In the morning, in the neighborhood, we heard Mr. Salvador anointing the walls of his reed house with cannons of insults: "you wretch, you slut, you dirty girl". And in the background we could also hear a small pool of tears running down his wife's face. And in the midst of those tears, the wife raised her sword: "You're a wretched mother who doesn't even know your father".
After the insults, after the accusations, the reed walls shook, the pool of tears had a wind of screams and then we saw Mr. Salvador's wife emerge with a rock of ice pressed to her face, I suppose to cool her hot tears, and demanded to share the goods.
They had no assets, but they began to share. The couple began to fight over their son, an asthmatic boy who walked with his chest up to get more air. And in the middle of the dispute, the boy raised his lungs more and more as if he wanted to fly over the whole mess. His wife stayed with the boy. And finally they began to fight over the only inheritance they had: an oil lamp with half-broken glass.
Three months later, they didn't dispute the asthmatic boy when he died of cholera: the neighborhood made contributions and buried him. And wherever he is, he certainly still has his lungs up and makes the face of a drowned man when he breathes.
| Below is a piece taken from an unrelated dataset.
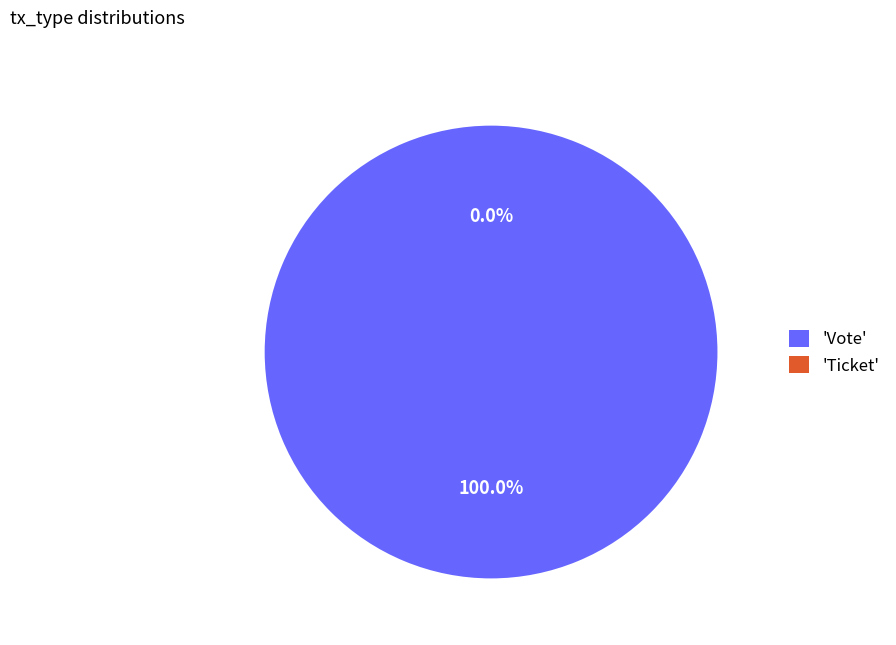

Does any single category account for the majority?

Yes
The torn clothes of the neighborhood children, the shoes without soles, the socks with worn-out elastic bands, the broken toys and the expired juices: all this went to waste because the asthmatic had already died.
After the dispute over the property, the couple started a new dispute in the neighborhood: the dispute over the leftover food that we left in plastic garbage bags outside our houses.
They fought over the scraps we sent to our graves with impressive dignity. "Even without you I live, because God is with me," the lady used to say when she came across her former husband in our backyards fighting over food scraps. And to this day I wonder if God is pleased to be with someone who lives on leftovers!
They were a couple who ate what was left over from our burps, our tables and what we didn't give to the dogs because it was bad for them. Once, I don't forget it, the couple got into an argument outside my parents' house. And, because they had an advanced knowledge of how to share property, the husband said: "From today onwards, you keep the garbage from the houses downstairs: it's all mine here in this area".